Le récit est raconté le temps d’une partie de cricket par un fou (Alan Bates, qui joue admirablement le gourou psychopathe sexuel et magnétique au fin fond du Sussex, arborant une froide et calme détermination) à Robert Graves, un ami de médecin (Tim Curry – à noter, le vrai Robert Graves est celui qui a écrit le roman dont le film est adapté). Les deux hommes sont à l’écart, réfugiés dans une cabine, chargés de compter les points. Au gré de la conversion, apparaissent les images d’une histoire que le fou Bates raconte, qu’il fantasme et dont il va oublier des pans entiers. Le film mis en son par Tony Banks et Mike Rutherford, alors membres de Genesis, épouse cette narration erratique et instille progressivement la trouille: le moindre effet, le moindre détail, la moindre présence, le moindre reflet et, de manière générale, tout ce qui nous échappe contribuent à enrichir l’angoisse, fonctionnant de manière exponentielle, un peu à la manière de Ne vous retournez pas de Nicolas Roeg jouant également sur les effets de montage, les flashbacks comme les flash-forwards pour mieux nous prendre au dépourvu et inviter à brouiller notre perception sur les événements.

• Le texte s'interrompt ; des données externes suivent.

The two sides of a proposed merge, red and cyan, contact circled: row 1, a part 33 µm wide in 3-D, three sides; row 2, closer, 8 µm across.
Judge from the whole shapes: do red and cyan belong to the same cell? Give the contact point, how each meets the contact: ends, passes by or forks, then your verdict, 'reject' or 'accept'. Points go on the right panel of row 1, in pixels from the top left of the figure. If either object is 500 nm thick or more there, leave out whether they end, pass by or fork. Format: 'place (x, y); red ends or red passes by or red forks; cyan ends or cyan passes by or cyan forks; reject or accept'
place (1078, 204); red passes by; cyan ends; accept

Ce qui frappe par-dessus tout lors du visionnage du Cri du Sorcier, c’est à quel point le plasticien Skolimovski s’épanouit dans un climat paranoïaque du complot et on le rapprochera en cela d’un autre cinéaste apatride, Joseph Losey: de la même façon que Skolimovski a dû fuir la Pologne communiste (Haut les mains, bloqué par la censure en raison de son point de vue critique sur le Stalinisme), Joseph Losey a élu l’Angleterre quand le maccarthysme l’a obligé à fuir les États-Unis. Et il n’est pas idiot de chercher des correspondances entre Le cri du sorcier et The Servant pour l’affrontement psy et les rapports de force en huis-clos. De même, l’évocation de l’Australie et des croyances aborigènes, la possibilité du surnaturel dans un contexte ordinaire, amènent inconsciemment ou non l’ombre de Peter Weir (Pique Nique à Hanging Rock). De même que l’autopsie du couple renvoie au Couteau dans l’eau de Roman Polanski qu’il a scénarisé comme à son Cul de sac.

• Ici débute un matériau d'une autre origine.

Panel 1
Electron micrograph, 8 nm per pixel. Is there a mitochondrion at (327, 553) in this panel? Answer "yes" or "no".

Bien sûr, on pense à tout ça. Mais Le cri du sorcier, film anxieux de déambulation et de mirage, de possession et de maraboutage, ne ressemble qu’à lui-même, perclus d’images subliminales et de visions fortes, oniriques, plastiquement au-delà du réel: l’attaque d’un homme flou puis net serpentant dans la dune en préambule, Susannah York nue et à quatre pattes sur un lit prenant la position d’un modèle de Bacon, la première séquence du cri et le contraste effrayant de Alan Bates, démon immatériel vêtu d’un long manteau noir contrastant avec la beauté placide du paysage côtier. Un film qu’il est à dormir debout où les conversations chuchotées installent le spectateur dans un mood cotonneux afin que le cri du sorcier profitant du système Dolby devienne une déflagration de peur blanche, à rendre sourd et à pétrifier sur place. Où la réalité et le fantasme, le passé et le présent, les internés et le personnel soignant se confondent. Où les cauchemars – ceux d’un chaman déséquilibré – reviennent de loin pour hanter la douce campagne anglaise. Où rien n’est jamais ce qui semble être. 1h26 seulement, rien à jeter, tout à prendre. Et tout à reconstruire dans nos têtes, tout à poursuivre longtemps après la projection. Maraboutés à notre tour par ce sortilège inconnu.